Sinirlenme, öfkene yenilme. Ölçerek, tartarak konuş ve tavır al.’

Söylenenler kelimesi kelimesine bunlar olmayabilir. Ama söyleniş üslubu ve içerik bu.

Bildiğim kadarıyla, Başbakan Erdoğan, Berlusconi’nin ‘dostu’ olduğunu düşünüyor.

Acaba Başbakanımız, ‘dostunun’ deneyimlerinden kaynaklanan tavsiyelerine ne kadar uyduğunu hiç düşünüyor mu?

AB’den bezdirme politikası

TCK’
da zinayla ilgili olarak yapılması düşünülen düzenlemeye karşı olmakla birlikte, Başbakan’ın Avrupa Birliği ile ilgili sözlerine katılmamak mümkün değil.

AB, Türkiye’ye tam üyelik değil, sadece bir müzakere tarihi vereceği halde, talepleri sanki aralık ayında Türkiye’yi tam üyeliğe alacakmış gibi.

AB’nin Türkiye’den talep ettiği birçok şey, bugün AB üyesi ülkelerin pek çoğunda hálá çözülmemiş sorunlar.

AB yetkilileri, Türkiye’nin bu sorunları çözmek için önünde uzun bir müzakere süreci olduğunu görmezden gelmeye devam ediyorlar.

Bu nedenle, yanlış bir konuyu savunuyor olmasına rağmen Başbakan’ın AB’ye yönelik çıkışı, bence doğru.

Çünkü AB’nin Türkiye’ye karşı ‘iyi niyetli’ olmadığı açık.

Bunun kanıtı ise Romano Prodi’nin Ermenistan gezisinde sarf ettiği cümleler.

Prodi, Türkiye’nin Ermenistan’la olan sınırının kapalı tutulmasının ‘yanlış’ olduğunu ve bu durumun da ‘üyelik önünde bir engel’ teşkil ettiğini söylüyor.

Prodi’nin bunu söyleyebilmesinin temelindeki ‘legal’ gerekçe, AB’nin ‘komşularla iyi ilişkiler’ öngörmesi.

Ancak AB içinde bu kural zaten her biri AB üyesi olan komşularla ilgili bir yaklaşım.

Üstüne üstlük, komşumuz Yunanistan AB’ye tam üye olmasına rağmen, Avrupalı bir komşusuyla, Makedonya ile uzun süre ‘sınır sorunları’ yaşadı ve Yunanistan-Makedonya sınırı uzun süre kapalı kaldı.

Yunanistan için ‘sorun’ olmayan bir tavır; Türkiye söz konusu olunca ‘sorun’ olabiliyor.

Avrupa Birliği, ‘gün’ yaklaştıkça Türkiye’yi bezdirmek istiyor.

Ancak şu da bir gerçek ki, bu bezginlik bizi AB hedefinden uzaklaştırmamalı.

Çünkü Türkiye’nin kimliğini yeniden kazanabilmek için kapağı AB’ye atması şart.

Stres geri geldi

GEÇENLERDE
bir yazımda ‘Son iki yıldır sabahları daha az stresle uyanıyoruz’ demiştim.

Demez olaydım.

AKP aynen eskiden olduğu gibi, her sabah ‘Bugün yine ne acayiplikler olacak’ diye uyanmamıza yol açacak işler yapmaya, üstüne üstlük kendi çabalarını da sıfırlamaya çalışıyor.

Dedem, ‘İnsanlara güven.

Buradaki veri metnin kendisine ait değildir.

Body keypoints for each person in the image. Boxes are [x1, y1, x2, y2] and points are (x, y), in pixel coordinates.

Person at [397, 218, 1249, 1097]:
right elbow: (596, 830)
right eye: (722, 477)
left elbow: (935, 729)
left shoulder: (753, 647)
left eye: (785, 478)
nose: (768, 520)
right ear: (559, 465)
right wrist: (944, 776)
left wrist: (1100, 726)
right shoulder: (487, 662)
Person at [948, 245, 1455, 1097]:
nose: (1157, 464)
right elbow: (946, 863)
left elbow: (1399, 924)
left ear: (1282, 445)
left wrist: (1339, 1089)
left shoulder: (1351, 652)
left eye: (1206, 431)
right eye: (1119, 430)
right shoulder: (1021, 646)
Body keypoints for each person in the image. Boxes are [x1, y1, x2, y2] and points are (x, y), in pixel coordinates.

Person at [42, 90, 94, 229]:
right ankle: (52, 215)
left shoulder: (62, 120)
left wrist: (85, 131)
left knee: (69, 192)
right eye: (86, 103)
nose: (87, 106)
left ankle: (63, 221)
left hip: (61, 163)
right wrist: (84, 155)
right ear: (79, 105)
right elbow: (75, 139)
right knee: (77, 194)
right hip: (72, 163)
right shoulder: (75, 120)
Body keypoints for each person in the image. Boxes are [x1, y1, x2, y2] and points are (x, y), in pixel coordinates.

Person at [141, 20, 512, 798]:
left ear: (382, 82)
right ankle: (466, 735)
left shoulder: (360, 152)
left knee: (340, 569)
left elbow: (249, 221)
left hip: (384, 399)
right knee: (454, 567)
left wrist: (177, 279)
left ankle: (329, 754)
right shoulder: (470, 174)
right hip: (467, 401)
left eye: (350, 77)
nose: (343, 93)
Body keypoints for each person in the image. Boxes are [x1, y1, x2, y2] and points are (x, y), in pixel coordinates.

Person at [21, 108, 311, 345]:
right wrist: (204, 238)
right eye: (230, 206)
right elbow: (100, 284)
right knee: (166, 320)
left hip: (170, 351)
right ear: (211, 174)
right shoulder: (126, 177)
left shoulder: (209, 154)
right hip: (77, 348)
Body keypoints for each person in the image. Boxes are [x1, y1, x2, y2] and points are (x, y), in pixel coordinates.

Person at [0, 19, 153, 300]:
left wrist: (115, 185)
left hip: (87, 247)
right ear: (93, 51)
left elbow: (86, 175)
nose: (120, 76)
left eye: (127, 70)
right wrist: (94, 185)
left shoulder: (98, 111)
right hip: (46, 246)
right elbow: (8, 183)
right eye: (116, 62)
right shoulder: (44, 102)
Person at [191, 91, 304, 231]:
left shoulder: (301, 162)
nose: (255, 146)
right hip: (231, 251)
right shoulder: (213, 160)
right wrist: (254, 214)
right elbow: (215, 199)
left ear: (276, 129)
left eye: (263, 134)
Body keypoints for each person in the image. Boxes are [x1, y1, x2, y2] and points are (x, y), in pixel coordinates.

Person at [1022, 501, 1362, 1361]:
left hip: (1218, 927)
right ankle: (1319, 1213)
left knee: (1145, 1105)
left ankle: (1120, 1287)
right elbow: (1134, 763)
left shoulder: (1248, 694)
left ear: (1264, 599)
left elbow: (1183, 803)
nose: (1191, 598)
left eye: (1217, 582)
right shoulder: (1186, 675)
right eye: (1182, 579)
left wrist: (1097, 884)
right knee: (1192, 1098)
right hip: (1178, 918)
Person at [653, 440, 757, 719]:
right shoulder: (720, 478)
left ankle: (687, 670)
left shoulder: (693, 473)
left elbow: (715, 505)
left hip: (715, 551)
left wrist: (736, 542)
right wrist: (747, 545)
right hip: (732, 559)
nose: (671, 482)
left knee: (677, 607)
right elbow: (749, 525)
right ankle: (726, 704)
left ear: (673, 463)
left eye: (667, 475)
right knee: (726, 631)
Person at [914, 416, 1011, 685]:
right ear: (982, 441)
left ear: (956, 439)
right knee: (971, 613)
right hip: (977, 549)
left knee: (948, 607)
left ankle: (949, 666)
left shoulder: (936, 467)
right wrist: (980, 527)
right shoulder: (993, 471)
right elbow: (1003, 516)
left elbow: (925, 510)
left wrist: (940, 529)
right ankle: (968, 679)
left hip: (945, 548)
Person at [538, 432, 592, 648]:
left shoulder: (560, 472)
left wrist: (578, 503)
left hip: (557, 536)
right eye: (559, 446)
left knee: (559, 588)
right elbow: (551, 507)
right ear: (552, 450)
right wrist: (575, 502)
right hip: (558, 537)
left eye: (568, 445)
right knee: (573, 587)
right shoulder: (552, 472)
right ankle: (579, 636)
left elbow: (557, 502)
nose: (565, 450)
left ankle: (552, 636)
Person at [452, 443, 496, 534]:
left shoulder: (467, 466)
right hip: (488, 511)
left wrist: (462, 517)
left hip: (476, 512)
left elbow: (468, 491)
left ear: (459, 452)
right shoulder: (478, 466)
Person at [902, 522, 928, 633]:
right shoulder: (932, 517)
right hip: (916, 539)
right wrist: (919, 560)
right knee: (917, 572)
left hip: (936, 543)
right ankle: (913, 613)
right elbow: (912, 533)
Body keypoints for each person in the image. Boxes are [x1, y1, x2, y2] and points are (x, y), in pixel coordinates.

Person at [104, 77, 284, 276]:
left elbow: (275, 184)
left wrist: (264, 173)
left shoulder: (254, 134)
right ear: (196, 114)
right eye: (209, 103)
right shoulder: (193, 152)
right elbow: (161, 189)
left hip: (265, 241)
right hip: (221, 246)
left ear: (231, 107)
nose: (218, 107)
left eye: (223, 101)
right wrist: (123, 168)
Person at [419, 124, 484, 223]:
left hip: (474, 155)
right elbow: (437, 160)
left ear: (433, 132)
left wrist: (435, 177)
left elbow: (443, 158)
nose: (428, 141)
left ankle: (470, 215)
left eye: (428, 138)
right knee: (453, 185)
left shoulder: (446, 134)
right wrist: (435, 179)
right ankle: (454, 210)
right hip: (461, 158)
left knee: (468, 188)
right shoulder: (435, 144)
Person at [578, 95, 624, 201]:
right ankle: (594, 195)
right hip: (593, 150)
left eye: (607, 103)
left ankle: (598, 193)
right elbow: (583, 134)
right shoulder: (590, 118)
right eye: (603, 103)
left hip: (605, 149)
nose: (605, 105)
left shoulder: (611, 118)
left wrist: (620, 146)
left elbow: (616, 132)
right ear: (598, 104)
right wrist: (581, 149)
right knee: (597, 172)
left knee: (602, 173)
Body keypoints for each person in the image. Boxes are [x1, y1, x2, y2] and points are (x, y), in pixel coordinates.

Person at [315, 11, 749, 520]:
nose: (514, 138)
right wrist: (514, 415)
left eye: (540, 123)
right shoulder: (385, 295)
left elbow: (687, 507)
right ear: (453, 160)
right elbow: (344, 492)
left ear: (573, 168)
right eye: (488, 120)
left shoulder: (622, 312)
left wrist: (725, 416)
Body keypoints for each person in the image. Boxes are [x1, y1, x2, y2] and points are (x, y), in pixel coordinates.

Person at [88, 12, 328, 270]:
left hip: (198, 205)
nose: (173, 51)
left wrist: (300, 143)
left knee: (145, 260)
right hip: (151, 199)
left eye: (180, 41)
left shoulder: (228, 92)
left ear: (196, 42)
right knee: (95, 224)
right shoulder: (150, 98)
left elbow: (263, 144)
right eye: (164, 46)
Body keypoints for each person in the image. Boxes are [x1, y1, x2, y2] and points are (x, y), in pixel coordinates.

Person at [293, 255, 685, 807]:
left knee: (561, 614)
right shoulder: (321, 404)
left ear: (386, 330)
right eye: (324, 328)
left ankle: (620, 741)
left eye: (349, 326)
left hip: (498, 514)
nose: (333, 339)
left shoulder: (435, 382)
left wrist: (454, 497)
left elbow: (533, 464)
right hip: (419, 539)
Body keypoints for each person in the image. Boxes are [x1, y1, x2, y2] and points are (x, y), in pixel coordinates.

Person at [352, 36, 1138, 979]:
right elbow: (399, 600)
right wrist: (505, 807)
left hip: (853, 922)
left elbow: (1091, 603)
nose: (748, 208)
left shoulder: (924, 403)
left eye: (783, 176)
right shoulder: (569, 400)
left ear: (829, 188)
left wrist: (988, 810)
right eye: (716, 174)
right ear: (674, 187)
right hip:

Çünkü senin kendine yapabileceğin kadar büyük bir kötülüğü kimse yapamaz. Sen kendine kötülük yapmazsan, başkasından korkma’ demişti.

Haklıymış...

NE ZAMAN ADAM OLURUZ?

Süt sağarken süt kovasını kendimiz değil, inek devirdiği zaman.